The Let's Play Archive

Silent Steel

by Magnetic North

Part 59: Info #38

Arglebargle III posted:

Fangz is right, friendlies don't shoot Russian torpedoes. Call them and give them a friend-or-foe challenge so they spend their time comically thumbing through an English dictionary instead of evading torpedoes. 3

Magnetic North posted:

So the bowplanes ever respond? Or is that some sort of nautical term for "we're all dead" or something?

I'm not sure if you're in character here or serious, but bow planes freezing on a nuke boat is a big deal. (It's kind of that they're talking about the bow planes, since I think Ohios only have sail planes and tail planes.) Nukes mostly change depth with their planes and forward momentum rather than ballast. If the bow planes are stuck at a down angle, you would have to do an emergency blow and pray that it works.

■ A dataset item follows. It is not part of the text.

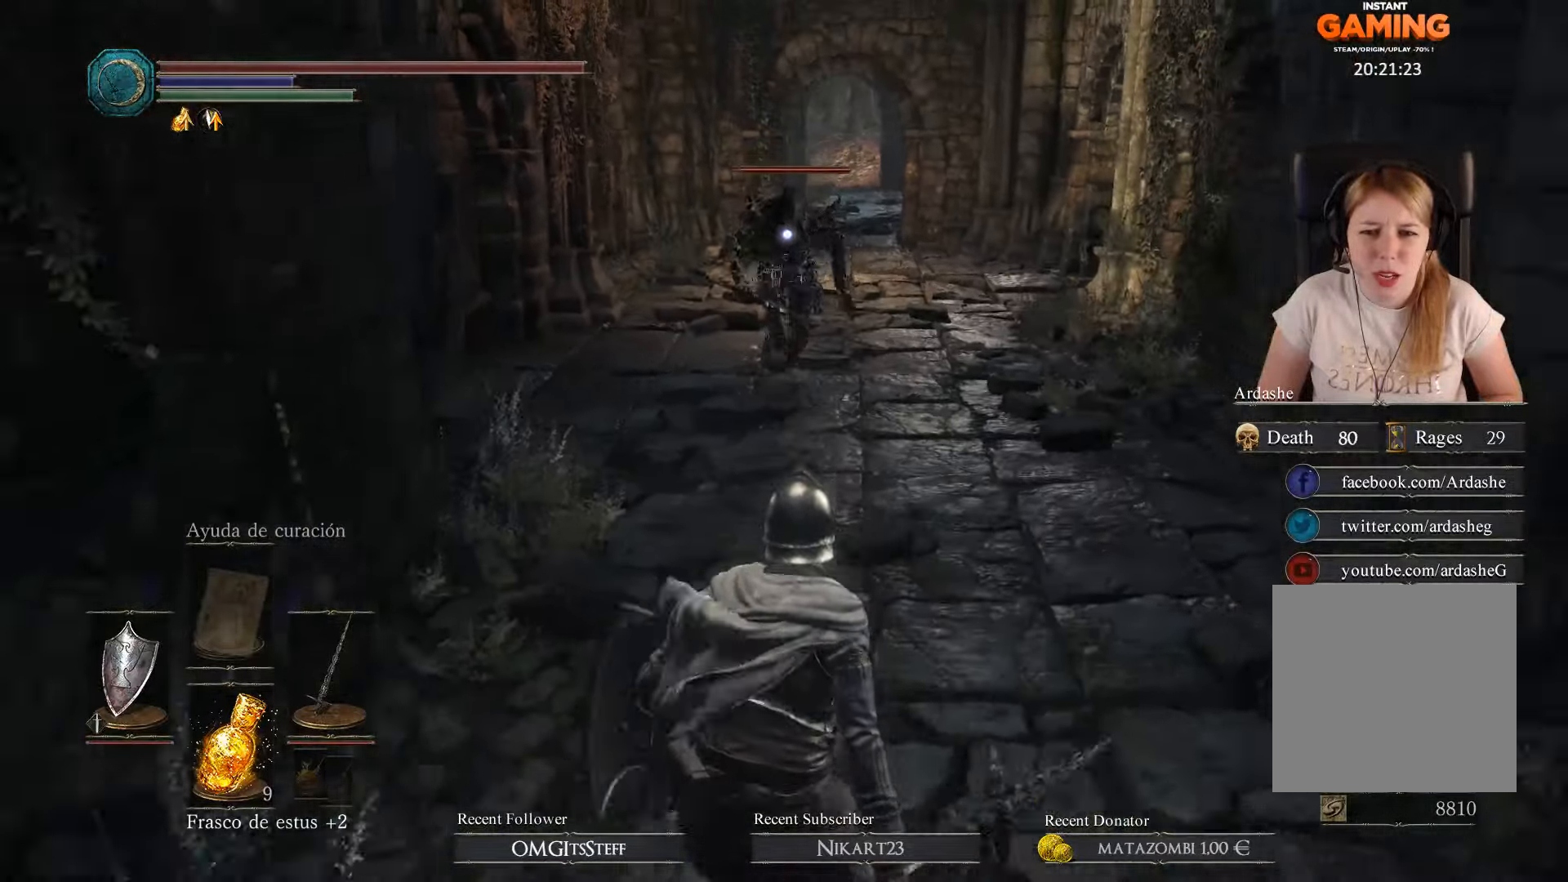
{"buttons": [], "left_stick": "down", "right_stick": "center", "events": []}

Even then you would be surfacing out of control.

An uncontrolled surface can be very dangerous. The USS Houston nearly sank when its snorkel valve failed, but it managed to surface by going up on the planes and "driving" to the surface with full engine power. But when they hit the surface at 20 knots or whatever, the boat breached and crashed back down, and all the water from the flooding rushed to the front and pulled the bow down before anyone could react. With the engine at full power the boat dived really hard and nearly sank itself again (the valve was still open). They managed to surface with an emergency blow and crash-reverse order, but had anything gone wrong with the tanks or the propeller at that point they would have certainly sunk.

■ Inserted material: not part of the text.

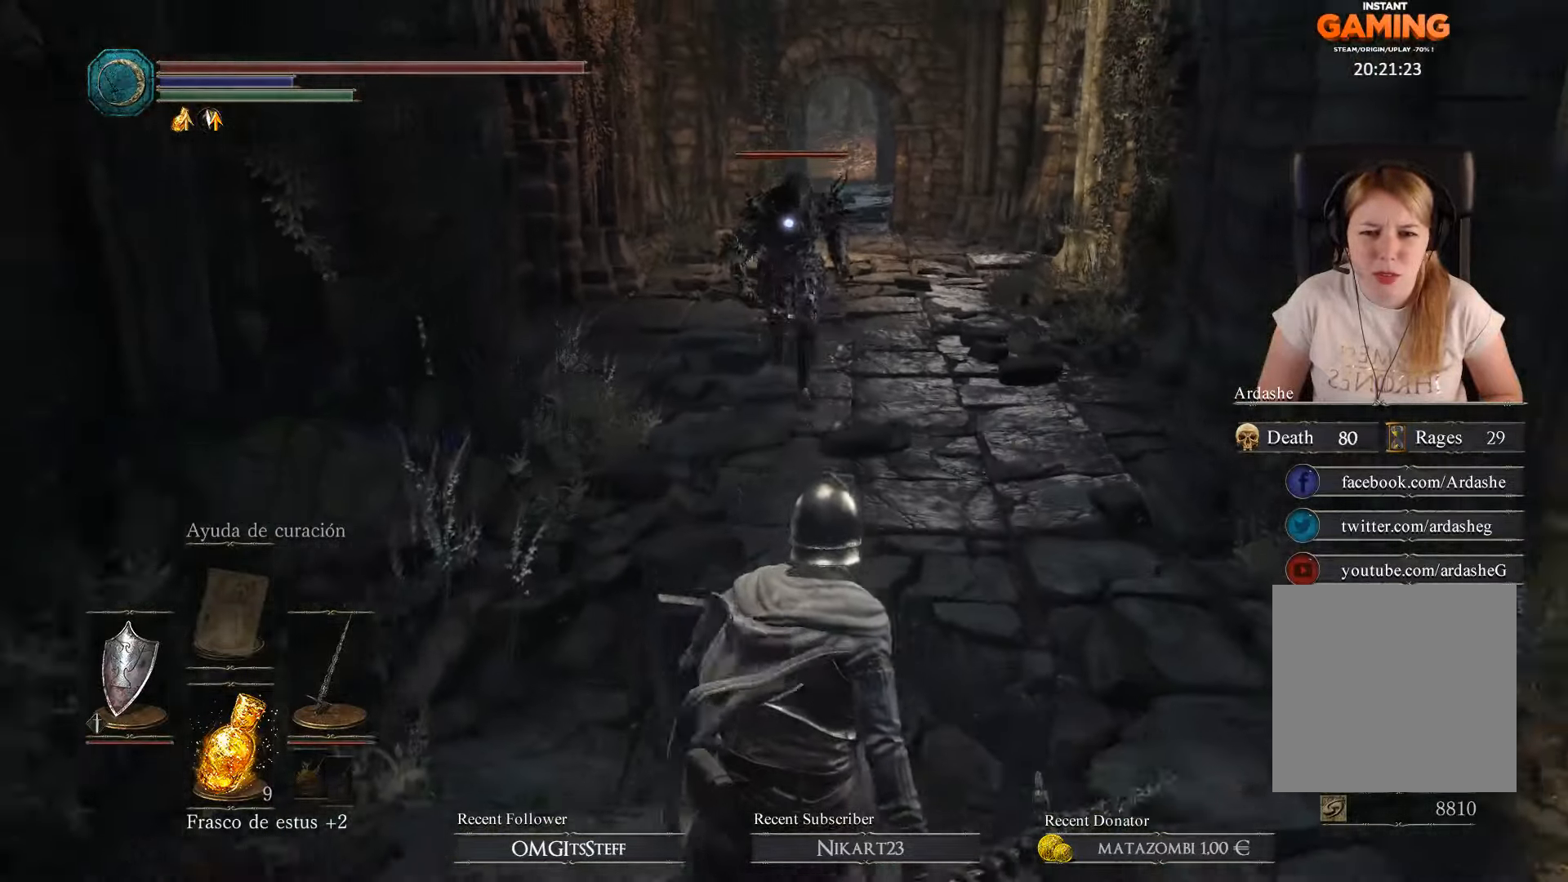
{"buttons": [], "left_stick": "down", "right_stick": "center", "events": []}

It's kind of a specific scenario but I think it illustrates why surfacing an 18,000 ton submarine at high speed with no helm control can be dangerous.

(It also illustrates the need to check your electronics as often as possible. The Houston crew didn't know the snorkel valve was stuck open because the sensor failed and it showed as closed on their boards. The water pouring out of the ventilation system must have come as quite a shock.)